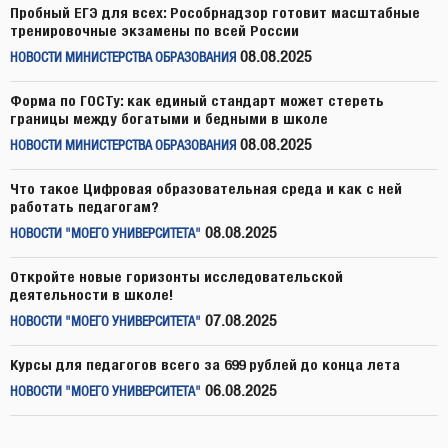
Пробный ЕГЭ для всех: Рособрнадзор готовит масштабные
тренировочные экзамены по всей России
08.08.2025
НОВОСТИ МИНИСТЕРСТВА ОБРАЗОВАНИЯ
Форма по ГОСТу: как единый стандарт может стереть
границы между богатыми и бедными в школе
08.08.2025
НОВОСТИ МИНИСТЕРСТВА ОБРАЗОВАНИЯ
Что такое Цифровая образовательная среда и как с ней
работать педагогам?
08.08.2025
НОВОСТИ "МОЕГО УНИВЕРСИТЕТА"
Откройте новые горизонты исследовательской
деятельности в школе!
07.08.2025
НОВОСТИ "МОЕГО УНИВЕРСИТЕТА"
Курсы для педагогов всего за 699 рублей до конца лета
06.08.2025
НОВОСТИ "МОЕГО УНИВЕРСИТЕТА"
==
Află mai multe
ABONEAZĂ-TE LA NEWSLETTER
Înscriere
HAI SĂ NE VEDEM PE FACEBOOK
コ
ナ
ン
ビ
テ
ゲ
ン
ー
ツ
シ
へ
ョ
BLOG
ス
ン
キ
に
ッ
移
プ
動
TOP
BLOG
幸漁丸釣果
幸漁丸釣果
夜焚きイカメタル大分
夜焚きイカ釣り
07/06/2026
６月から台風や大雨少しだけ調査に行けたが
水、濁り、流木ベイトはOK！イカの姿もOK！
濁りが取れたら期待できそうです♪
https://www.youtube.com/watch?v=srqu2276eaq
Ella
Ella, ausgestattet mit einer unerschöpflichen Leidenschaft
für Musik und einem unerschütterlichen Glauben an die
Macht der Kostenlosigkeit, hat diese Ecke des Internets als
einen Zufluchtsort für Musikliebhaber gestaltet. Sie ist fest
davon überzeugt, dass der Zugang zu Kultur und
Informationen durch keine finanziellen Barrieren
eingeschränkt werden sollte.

ACTIVITY
Copy every line of the records above that contains "школе".

TASK SOLUTION
границы между богатыми и бедными в школе
деятельности в школе!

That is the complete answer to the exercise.